Seamus Egan, representing forestry group SEEFA, in a video outside Deputy Barry Cowen's Tullamore office.

Forestry group protests outside Offaly TD's office over licensing crisis

The private forestry group SEEFA (the Social, Economic, Environmental Forestry Association of Ireland) is this week staging a series of protests at the offices of Government TDs in an effort to highlight the ongoing crisis in the forestry sector.

The organisation posted a video on social media of one of its representatives, Seamus Egan of Axe Forestry, outside the Tullamore office of Fianna Fáil TD Barry Cowen.

"We're calling on Deputy Cowen, Minister (Pippa) Hackett and their Government colleagues to make an intervention, to meet the forestry industry," said Mr Egan in the video.

"Something needs to happen here very quickly as the industry is basically going down the tubes."

SEEFA is an alliance of private industry professionals who are urging the Government to help maintain employment for more than 12,000 people in a sector which it said had been "devastated" by a backlog in the granting of afforestation and felling licenses.

SEEFA said it was seeking direct intervention from the Department of the Taoiseach, on the basis that all other options had failed.

Fianna Fáil TD Jackie Cahill, Chair of the Oireachtas Joint Committee on Agriculture, Food and the Marine, commented, "We have seriously missed our targets in the programme for Government on afforestation.
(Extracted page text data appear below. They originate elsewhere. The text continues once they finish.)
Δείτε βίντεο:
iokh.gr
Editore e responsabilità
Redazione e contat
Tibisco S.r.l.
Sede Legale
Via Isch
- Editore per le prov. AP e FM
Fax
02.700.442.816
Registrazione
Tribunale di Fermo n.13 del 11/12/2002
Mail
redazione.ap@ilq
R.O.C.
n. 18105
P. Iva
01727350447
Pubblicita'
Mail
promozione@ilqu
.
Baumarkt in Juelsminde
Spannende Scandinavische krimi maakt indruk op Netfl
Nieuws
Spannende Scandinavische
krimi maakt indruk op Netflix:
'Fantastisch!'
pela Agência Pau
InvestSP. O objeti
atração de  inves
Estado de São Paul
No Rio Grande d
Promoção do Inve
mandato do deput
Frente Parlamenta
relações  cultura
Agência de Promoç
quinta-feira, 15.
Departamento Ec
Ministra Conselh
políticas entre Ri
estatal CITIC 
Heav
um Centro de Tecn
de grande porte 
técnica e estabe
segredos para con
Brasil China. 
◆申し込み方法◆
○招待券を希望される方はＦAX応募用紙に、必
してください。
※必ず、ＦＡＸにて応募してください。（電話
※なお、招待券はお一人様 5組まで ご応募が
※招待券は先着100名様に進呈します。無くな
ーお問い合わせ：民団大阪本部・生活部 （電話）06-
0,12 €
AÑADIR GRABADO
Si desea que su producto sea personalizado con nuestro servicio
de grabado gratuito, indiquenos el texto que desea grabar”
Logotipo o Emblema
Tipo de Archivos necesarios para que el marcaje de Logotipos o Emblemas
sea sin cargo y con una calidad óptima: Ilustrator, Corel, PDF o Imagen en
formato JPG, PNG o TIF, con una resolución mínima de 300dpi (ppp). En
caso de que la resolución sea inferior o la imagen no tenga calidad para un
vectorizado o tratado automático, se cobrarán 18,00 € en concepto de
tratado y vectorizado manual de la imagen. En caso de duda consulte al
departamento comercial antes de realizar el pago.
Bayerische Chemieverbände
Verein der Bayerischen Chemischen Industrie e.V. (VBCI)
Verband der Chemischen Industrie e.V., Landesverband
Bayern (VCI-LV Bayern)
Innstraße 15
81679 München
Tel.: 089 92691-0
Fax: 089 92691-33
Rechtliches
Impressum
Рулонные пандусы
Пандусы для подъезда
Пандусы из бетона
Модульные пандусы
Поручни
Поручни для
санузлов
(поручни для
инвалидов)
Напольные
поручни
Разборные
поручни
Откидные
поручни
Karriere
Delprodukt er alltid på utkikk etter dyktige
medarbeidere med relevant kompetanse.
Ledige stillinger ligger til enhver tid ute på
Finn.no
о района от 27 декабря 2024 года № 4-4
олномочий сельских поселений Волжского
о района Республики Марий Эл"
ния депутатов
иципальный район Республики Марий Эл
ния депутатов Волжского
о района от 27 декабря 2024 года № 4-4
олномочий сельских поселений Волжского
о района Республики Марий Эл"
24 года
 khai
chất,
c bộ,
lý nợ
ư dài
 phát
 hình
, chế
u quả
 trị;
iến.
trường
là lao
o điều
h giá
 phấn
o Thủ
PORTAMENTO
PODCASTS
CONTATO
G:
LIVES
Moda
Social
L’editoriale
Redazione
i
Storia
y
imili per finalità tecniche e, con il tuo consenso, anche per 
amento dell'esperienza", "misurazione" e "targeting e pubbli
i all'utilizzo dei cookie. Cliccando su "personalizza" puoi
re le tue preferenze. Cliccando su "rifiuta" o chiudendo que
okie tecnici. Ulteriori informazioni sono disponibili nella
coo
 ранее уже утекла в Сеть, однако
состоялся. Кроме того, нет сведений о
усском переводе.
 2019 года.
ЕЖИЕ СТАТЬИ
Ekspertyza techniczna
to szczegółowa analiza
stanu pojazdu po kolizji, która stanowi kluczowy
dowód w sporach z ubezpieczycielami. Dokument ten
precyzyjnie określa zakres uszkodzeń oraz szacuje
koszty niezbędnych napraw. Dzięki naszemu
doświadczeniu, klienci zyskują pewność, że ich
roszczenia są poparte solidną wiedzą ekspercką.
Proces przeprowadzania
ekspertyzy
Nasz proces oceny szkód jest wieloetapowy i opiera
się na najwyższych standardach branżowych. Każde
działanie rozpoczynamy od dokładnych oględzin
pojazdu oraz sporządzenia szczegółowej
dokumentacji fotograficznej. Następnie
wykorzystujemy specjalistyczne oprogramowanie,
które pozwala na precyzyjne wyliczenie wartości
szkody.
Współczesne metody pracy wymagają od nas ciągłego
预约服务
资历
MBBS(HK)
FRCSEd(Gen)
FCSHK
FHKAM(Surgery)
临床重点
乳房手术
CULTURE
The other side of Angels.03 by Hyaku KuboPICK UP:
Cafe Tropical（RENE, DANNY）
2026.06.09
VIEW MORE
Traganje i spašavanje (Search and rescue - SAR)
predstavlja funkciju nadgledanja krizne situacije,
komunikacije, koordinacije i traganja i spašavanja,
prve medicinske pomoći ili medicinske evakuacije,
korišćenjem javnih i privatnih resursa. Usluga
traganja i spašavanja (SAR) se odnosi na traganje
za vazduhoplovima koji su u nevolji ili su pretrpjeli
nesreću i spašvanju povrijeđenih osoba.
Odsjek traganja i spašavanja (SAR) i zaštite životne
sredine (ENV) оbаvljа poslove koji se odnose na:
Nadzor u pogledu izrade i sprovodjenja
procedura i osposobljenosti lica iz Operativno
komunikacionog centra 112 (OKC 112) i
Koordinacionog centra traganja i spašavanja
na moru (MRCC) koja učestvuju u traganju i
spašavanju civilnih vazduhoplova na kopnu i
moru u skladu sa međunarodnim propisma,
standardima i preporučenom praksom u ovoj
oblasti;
We are 15,000 behind target on afforestation in the last five years, and if those trees had to be planted in their lifetime they would have sequestered 5.4 million tonnes of carbon.

"We have really missed an opportunity to benefit the rural economy and in our fight against climate change. Our failure to issue licenses and our failure to plant trees for afforestation is haunting us and will continue to haunt us in the years ahead because we can't reclaim that lost time."

SEEFA said over 1,000 afforestation applications and thousands of felling and road licence applications were still awaiting a decision, adding that this was having a severe social, economic and environmental impact.

"Forest owners cannot plant their land, manage their forests or sell their timber. For many owners, this is their pension or the manner to pay for education for their children. The implications of this crisis will be felt for many years to come," the organisation stated.